The 11,500-acre, 94-year-old Kilauea Sugar Co. closed in Nov. 1971 after several consecutive unprofitable years of operation, and without the hope of making a profit for its parent company, C. Brewer &Co., in the future.
It was founded in 1877 by E.P. Adams and John Ross of Honolulu on a 3,000-acre cattle ranch they’d purchased from Charles Titcomb, a former Yankee watchmaker who’d settled on Kaua‘i after his whale ship was shipwrecked in Hawaiian waters.
Titcomb had gotten his start on Kaua‘i by marrying alii Kanikele Kamalenui and had then leased land from Kamehameha III, upon which he built the 750-acre Hanalei Sugar Plantation, which he sold to Robert C. Wyllie in 1863.
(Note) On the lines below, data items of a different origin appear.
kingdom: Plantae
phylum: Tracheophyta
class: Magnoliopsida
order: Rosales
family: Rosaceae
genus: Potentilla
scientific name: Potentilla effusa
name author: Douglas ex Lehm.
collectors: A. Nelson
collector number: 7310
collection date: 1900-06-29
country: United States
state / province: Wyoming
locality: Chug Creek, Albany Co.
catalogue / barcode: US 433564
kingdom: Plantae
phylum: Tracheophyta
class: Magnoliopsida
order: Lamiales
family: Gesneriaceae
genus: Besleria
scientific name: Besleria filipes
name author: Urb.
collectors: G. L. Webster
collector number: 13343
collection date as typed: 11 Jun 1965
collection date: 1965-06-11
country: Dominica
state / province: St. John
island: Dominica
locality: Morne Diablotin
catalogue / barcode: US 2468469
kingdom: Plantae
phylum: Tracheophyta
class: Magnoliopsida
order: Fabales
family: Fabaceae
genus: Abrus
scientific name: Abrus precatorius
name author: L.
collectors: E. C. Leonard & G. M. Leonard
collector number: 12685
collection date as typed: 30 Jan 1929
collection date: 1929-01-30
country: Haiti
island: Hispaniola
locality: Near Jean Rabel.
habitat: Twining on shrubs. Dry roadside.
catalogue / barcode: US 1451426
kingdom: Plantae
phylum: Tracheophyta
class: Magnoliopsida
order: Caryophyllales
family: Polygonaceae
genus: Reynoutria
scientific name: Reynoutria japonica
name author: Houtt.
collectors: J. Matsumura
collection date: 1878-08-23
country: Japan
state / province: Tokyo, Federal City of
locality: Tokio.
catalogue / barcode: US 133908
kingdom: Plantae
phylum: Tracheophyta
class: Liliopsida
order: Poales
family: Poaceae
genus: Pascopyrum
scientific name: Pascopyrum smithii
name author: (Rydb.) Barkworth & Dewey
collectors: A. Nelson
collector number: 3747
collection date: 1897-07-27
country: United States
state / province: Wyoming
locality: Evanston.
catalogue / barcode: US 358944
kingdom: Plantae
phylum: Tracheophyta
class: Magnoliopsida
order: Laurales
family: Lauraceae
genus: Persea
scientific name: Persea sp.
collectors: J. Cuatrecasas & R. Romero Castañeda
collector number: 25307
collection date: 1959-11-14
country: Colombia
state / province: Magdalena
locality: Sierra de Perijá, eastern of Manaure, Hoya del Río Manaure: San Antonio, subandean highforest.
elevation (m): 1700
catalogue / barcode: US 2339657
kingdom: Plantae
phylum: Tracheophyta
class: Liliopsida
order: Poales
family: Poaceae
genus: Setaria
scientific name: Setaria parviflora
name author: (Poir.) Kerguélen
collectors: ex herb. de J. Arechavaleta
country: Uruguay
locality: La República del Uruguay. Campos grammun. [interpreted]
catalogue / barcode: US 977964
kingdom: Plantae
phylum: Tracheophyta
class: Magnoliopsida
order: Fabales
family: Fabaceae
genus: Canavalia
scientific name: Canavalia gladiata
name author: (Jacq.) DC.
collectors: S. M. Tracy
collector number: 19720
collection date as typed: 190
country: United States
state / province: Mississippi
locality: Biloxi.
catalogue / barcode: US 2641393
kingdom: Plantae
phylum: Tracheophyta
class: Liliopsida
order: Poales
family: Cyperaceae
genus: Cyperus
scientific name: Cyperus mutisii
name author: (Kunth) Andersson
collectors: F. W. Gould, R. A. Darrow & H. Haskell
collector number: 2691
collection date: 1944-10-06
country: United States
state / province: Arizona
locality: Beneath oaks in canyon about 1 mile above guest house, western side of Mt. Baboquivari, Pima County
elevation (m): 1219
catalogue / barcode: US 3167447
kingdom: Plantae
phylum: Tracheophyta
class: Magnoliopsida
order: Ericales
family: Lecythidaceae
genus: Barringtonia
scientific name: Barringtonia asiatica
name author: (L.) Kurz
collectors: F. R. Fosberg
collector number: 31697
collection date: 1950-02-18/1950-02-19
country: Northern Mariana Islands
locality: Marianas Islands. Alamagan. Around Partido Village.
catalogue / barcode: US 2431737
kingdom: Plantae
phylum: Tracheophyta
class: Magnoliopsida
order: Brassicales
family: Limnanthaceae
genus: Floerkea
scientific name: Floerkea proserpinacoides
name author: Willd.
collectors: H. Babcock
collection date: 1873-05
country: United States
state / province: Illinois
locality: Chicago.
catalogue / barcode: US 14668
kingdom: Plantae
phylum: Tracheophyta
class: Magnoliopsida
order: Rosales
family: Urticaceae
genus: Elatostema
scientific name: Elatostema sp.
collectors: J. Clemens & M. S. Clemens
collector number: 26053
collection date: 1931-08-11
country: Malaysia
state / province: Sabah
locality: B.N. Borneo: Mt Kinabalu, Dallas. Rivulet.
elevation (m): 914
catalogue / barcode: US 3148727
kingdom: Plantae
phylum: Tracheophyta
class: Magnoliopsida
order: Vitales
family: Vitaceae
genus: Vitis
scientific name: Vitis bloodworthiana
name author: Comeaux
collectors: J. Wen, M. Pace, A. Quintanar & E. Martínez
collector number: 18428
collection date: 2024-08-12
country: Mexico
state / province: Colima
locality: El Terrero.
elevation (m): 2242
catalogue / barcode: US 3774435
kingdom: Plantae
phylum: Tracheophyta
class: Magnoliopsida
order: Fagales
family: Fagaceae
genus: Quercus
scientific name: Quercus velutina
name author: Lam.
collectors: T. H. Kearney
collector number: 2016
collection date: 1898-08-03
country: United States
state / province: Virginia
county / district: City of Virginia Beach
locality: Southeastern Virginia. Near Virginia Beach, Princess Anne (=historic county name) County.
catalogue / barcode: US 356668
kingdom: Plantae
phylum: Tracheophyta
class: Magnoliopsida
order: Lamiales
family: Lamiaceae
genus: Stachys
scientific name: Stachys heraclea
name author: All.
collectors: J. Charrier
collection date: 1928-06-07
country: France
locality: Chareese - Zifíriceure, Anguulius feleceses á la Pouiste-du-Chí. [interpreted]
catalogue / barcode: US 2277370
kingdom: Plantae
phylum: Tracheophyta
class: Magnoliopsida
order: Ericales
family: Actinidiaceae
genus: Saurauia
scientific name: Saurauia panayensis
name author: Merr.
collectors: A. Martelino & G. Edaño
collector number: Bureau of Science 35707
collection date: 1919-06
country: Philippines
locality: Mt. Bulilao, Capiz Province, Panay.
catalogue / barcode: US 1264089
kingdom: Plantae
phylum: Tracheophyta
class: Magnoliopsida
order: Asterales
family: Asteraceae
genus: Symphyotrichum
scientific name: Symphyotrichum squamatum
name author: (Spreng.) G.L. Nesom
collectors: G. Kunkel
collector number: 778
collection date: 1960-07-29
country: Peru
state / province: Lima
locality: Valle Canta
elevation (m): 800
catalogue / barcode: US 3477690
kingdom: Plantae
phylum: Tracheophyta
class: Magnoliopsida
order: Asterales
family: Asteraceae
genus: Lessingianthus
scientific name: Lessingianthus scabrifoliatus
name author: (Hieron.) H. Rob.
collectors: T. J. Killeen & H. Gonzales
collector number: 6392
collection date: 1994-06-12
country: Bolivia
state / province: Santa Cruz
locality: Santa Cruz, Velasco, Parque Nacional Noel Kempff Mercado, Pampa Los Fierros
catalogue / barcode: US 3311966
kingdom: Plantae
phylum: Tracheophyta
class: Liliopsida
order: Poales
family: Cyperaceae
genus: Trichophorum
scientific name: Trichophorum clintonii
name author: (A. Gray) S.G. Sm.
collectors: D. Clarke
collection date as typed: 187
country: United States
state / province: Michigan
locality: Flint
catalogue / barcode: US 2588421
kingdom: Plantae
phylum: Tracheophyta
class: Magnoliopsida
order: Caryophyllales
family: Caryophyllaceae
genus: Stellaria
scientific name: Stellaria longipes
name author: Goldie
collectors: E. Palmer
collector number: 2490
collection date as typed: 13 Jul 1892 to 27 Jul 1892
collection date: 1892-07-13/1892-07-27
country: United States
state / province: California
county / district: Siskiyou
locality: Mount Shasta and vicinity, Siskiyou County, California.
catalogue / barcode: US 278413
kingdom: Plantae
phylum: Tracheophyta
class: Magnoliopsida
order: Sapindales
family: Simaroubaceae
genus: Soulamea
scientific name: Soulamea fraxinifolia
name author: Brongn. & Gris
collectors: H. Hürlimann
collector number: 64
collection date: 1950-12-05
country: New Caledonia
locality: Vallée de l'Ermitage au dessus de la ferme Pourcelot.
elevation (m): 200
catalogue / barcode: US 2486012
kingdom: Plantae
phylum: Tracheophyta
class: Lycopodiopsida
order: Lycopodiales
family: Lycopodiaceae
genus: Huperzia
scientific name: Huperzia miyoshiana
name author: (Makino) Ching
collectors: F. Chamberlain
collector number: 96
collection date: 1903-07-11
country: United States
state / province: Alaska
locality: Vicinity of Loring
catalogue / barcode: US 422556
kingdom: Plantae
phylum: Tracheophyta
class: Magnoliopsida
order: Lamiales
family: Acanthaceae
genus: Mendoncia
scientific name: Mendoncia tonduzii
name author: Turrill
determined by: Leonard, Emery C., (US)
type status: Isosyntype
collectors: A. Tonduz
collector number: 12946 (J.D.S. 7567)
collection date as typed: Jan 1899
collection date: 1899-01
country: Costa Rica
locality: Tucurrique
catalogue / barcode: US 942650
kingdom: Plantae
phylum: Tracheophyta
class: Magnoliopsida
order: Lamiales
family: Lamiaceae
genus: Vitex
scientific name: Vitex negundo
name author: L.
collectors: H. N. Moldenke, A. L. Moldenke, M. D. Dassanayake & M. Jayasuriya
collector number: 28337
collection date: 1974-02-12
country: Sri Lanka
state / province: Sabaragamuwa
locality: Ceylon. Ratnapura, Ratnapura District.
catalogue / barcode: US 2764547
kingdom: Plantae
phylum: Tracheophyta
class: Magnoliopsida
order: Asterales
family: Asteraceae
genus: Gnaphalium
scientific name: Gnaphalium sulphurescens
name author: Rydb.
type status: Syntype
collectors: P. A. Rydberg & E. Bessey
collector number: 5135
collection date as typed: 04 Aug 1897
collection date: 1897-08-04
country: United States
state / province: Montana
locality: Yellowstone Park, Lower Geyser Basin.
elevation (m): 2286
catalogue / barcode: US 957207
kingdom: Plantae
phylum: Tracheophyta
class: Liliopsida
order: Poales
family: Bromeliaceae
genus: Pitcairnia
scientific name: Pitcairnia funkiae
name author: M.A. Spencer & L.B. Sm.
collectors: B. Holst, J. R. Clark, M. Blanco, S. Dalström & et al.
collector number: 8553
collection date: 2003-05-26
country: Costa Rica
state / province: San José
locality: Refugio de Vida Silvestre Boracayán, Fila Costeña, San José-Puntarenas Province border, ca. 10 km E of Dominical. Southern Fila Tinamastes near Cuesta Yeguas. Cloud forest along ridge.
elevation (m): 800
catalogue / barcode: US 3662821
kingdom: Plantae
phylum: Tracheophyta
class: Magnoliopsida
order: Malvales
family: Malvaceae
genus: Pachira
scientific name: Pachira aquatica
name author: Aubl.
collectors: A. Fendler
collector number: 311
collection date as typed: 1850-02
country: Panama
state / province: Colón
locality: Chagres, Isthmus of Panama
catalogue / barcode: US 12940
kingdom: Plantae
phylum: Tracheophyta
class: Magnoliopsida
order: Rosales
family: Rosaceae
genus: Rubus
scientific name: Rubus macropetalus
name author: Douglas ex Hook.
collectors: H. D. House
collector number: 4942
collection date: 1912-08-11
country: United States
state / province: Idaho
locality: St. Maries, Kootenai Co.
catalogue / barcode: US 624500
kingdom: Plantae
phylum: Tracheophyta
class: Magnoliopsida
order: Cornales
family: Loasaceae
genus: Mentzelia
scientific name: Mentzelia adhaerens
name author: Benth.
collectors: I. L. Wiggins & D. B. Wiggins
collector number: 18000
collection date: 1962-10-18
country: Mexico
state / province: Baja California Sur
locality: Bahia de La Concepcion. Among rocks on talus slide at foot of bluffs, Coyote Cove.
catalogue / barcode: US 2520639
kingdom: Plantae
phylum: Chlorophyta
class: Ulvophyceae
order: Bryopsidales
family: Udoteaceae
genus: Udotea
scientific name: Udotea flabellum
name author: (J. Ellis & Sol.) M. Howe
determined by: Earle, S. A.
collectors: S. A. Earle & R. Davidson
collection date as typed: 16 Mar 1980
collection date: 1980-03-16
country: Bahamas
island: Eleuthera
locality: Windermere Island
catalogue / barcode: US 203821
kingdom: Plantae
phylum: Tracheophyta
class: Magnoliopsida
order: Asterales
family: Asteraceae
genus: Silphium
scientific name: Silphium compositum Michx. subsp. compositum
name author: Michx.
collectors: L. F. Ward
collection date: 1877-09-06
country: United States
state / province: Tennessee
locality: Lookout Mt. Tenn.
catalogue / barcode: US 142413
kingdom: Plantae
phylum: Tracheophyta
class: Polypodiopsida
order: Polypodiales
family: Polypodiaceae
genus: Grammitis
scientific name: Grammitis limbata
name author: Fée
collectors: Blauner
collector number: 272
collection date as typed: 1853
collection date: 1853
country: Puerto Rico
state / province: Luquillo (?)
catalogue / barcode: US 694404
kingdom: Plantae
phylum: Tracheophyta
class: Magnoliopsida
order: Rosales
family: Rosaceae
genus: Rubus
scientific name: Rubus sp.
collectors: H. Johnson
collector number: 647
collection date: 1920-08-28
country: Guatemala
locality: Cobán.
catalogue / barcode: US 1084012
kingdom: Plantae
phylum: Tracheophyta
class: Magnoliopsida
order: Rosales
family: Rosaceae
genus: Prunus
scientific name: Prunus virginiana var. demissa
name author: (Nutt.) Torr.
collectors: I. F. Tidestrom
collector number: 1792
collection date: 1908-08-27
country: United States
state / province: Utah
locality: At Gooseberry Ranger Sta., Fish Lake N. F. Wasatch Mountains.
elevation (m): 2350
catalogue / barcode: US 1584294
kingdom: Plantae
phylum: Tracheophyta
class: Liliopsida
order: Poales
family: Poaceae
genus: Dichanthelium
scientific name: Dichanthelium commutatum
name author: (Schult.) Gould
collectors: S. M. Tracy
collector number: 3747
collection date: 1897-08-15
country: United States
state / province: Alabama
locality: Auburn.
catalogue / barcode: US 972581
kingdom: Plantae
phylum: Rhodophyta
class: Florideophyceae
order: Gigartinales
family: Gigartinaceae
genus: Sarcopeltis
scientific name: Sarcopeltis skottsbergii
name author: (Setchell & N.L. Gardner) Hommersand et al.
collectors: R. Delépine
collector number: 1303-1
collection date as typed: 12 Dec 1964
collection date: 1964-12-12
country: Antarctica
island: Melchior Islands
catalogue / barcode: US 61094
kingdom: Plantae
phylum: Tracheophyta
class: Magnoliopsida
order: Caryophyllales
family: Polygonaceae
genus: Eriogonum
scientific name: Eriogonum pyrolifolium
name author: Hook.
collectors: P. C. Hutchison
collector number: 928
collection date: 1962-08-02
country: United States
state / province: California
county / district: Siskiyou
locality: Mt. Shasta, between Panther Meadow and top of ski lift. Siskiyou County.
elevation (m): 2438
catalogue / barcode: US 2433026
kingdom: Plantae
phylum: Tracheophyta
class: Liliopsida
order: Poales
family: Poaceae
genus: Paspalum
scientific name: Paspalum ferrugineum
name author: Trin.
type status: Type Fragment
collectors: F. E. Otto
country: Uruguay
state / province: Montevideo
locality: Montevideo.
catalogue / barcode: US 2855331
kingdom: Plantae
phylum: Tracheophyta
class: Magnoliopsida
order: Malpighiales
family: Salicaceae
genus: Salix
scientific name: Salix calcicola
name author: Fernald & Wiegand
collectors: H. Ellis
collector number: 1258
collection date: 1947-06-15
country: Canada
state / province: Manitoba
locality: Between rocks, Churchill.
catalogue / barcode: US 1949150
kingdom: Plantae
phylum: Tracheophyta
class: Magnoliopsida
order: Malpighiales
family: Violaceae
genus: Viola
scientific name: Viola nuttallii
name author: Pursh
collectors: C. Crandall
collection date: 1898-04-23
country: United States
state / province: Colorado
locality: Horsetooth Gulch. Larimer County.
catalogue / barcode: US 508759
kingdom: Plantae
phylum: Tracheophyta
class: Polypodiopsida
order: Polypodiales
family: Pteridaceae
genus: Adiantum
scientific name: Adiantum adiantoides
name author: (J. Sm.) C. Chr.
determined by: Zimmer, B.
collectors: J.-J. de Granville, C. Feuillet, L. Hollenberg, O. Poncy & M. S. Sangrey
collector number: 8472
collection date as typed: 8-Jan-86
With funds received from the sale to Wyllie, Titcomb had purchased the above-mentioned 3,000-acre cattle ranch from Kamehameha IV, which, as also mentioned above, he sold to Adams and Ross.
One highlight of Kilauea Sugar Co.’s history occurred on Sept. 24, 1881, when Princess Lili‘uokalani (later Queen Lili‘uokalani), drove home the first spike for the Kilauea Sugar Co. railroad, Kaua‘i’s first railroad.
Kilauea Sugar Co. also gained a reputation over the years for adopting many innovations that increased production and lowered operating costs.
Besides constructing Kaua‘i’s first railroad, it introduced, for instance, the first gasoline tractor to replace steam plows in 1910, and the first cane cleaner was installed there in 1937.
There had been 225 employees at Kilauea Sugar Co. when the announcement of its closing was made over a year prior to its actual closing in 1971.
About half the employees were let go soon after the announcement, and the remainder were dismissed when the plantation closed for good.
Prospects for their future employment remained bleak, since other plantations in Hawai‘i were undergoing cutbacks in manpower, and Kaua‘i’s job market was tight.
Many of the plantation’s employees were highly skilled: its equipment operators and mechanics, factory and garage mechanics, welders, electricians, carpenters, factory employees, machinists, truck drivers, plumbers, warehouseman, and so forth.
Most of them as well as the plantation’ s semi-skilled employees found themselves unemployed for the first time in their lives.